Repeat everything from the first line of the listing below through the line that contains "The second view lost the frying_pan", exactly. Leave out pictures.
-- Listed records follows --
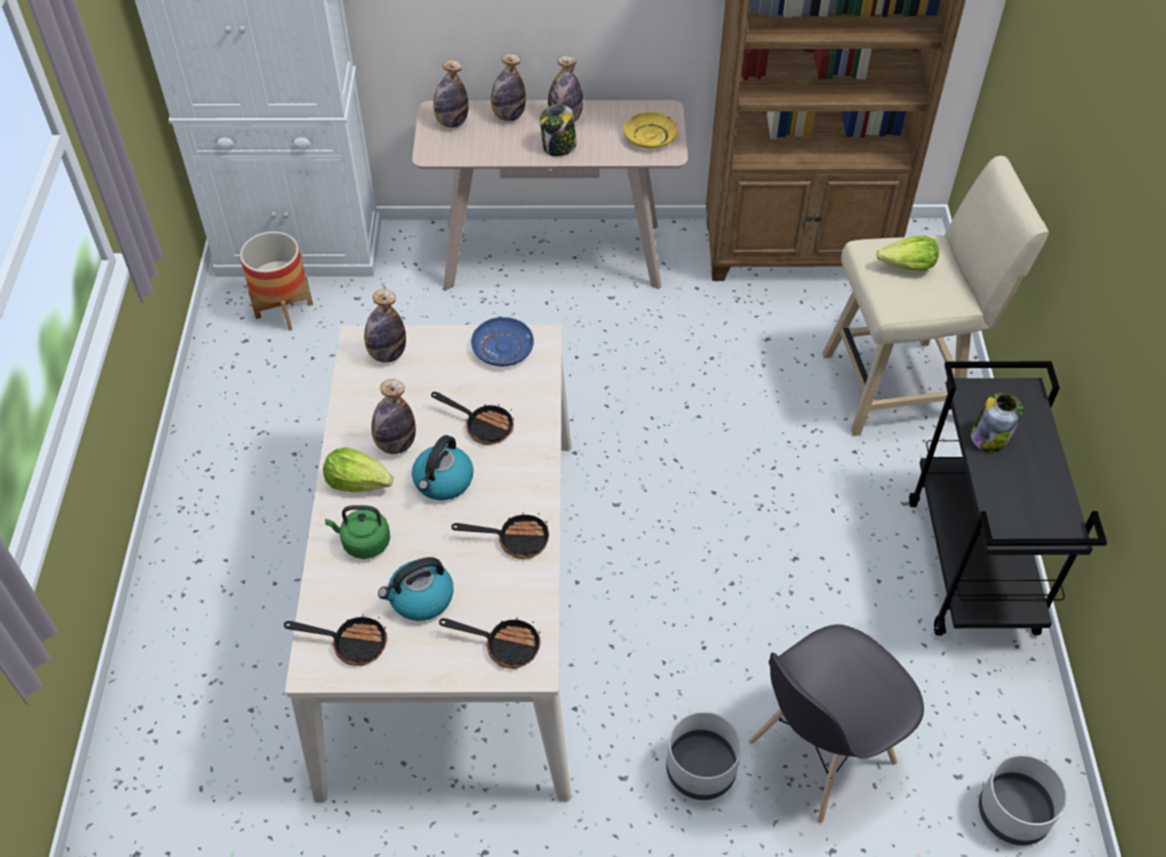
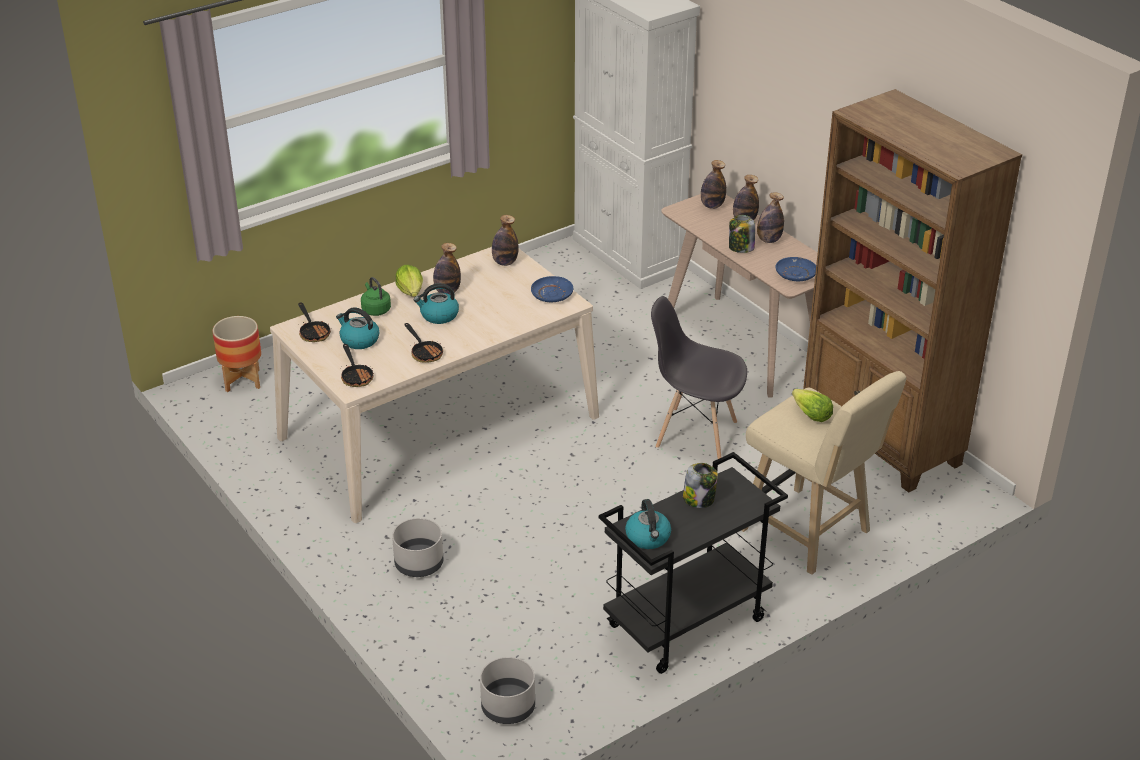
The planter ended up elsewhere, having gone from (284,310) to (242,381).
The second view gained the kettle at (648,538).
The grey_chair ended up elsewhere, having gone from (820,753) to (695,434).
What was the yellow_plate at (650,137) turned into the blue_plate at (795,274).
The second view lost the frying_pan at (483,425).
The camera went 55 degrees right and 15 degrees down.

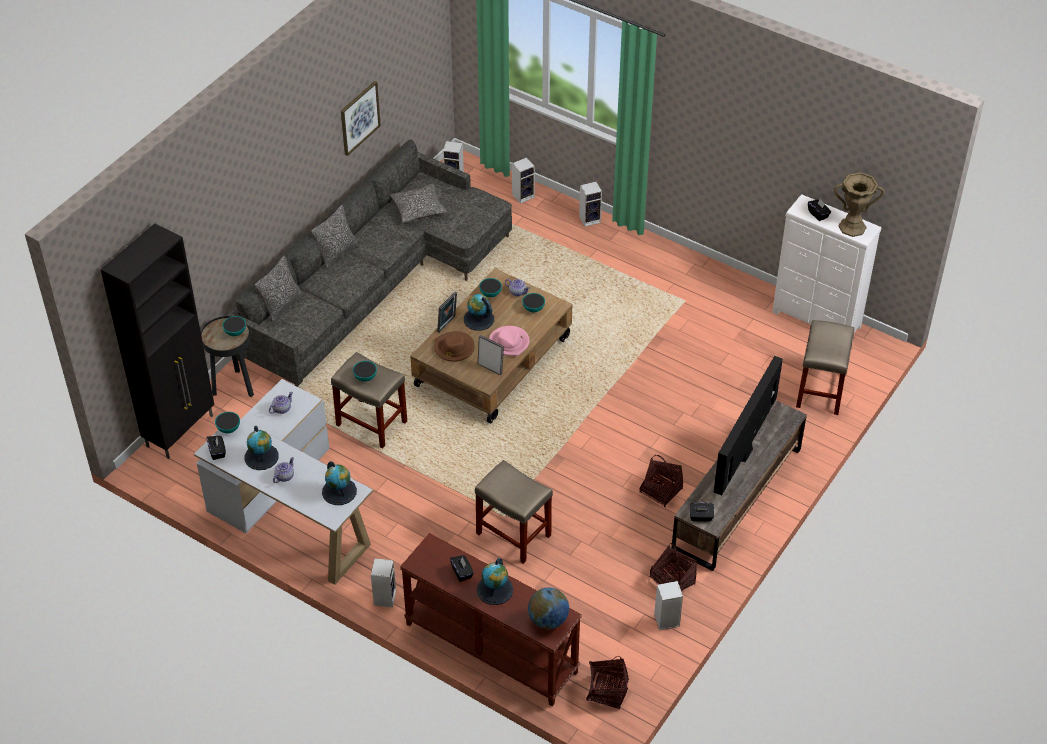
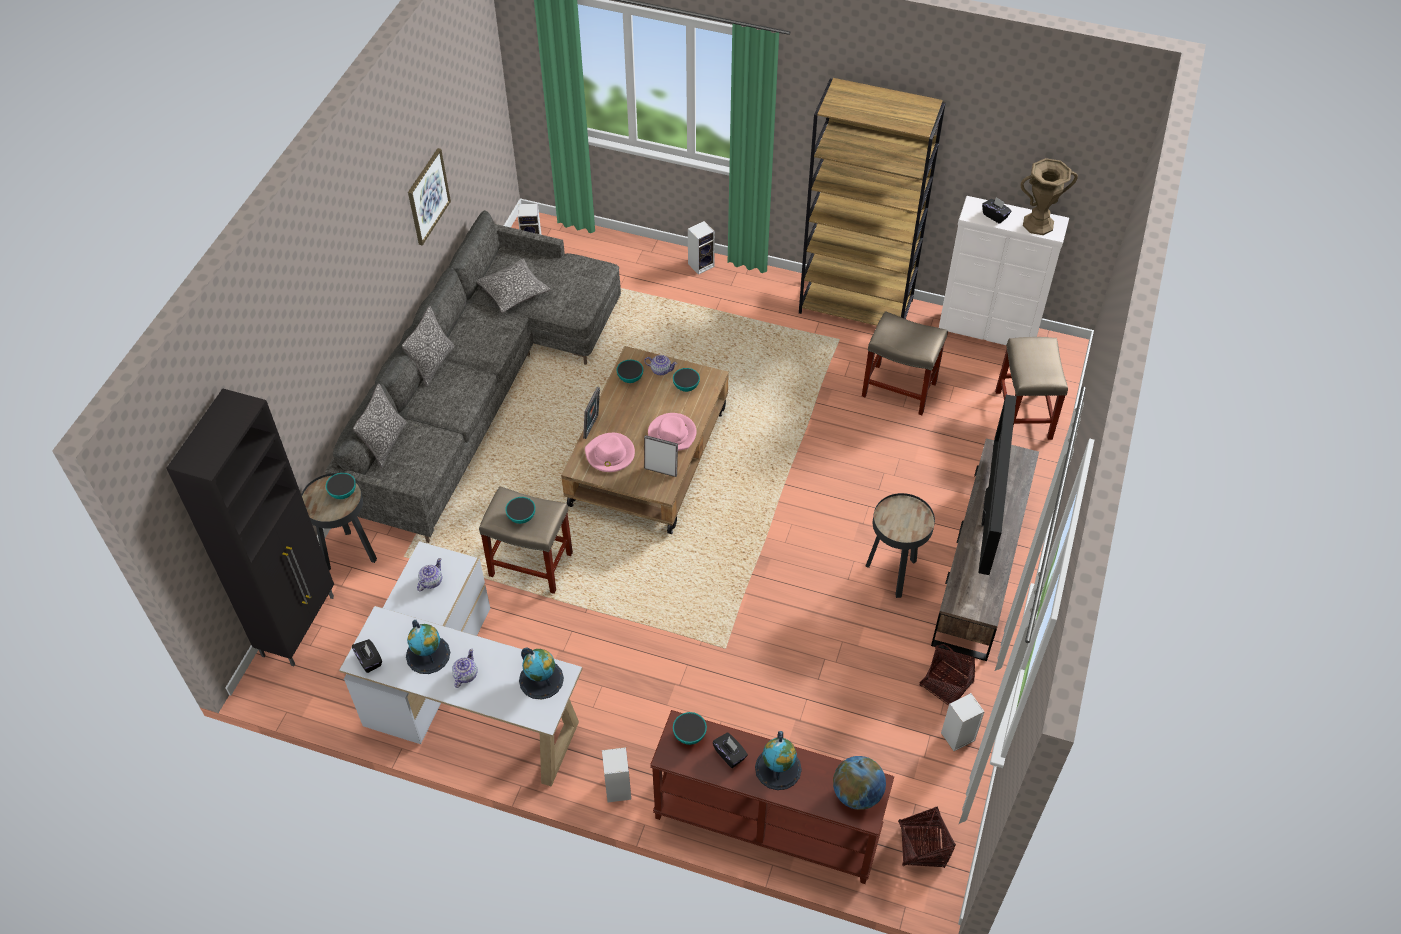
What was the brown_hat at (454,348) turned into the pink_hat at (610,455).
The bowl ended up elsewhere, having gone from (228,429) to (689,735).
The second view gained the brown_bookcase at (856,306).
The beige_stool ended up elsewhere, having gone from (514,535) to (900,389).
Where the basket stood at (661,491), the black_side_table came to stand at (893,574).
The second view lost the globe at (478,319).
The second view lost the speaker at (523,195).
The second view lost the black_tissue_box at (701,517).
The camera went 15 degrees left and 5 degrees up.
-- Listed records concluded --
== Result of this exercise ==
The planter ended up elsewhere, having gone from (284,310) to (242,381).
The second view gained the kettle at (648,538).
The grey_chair ended up elsewhere, having gone from (820,753) to (695,434).
What was the yellow_plate at (650,137) turned into the blue_plate at (795,274).
The second view lost the frying_pan at (483,425).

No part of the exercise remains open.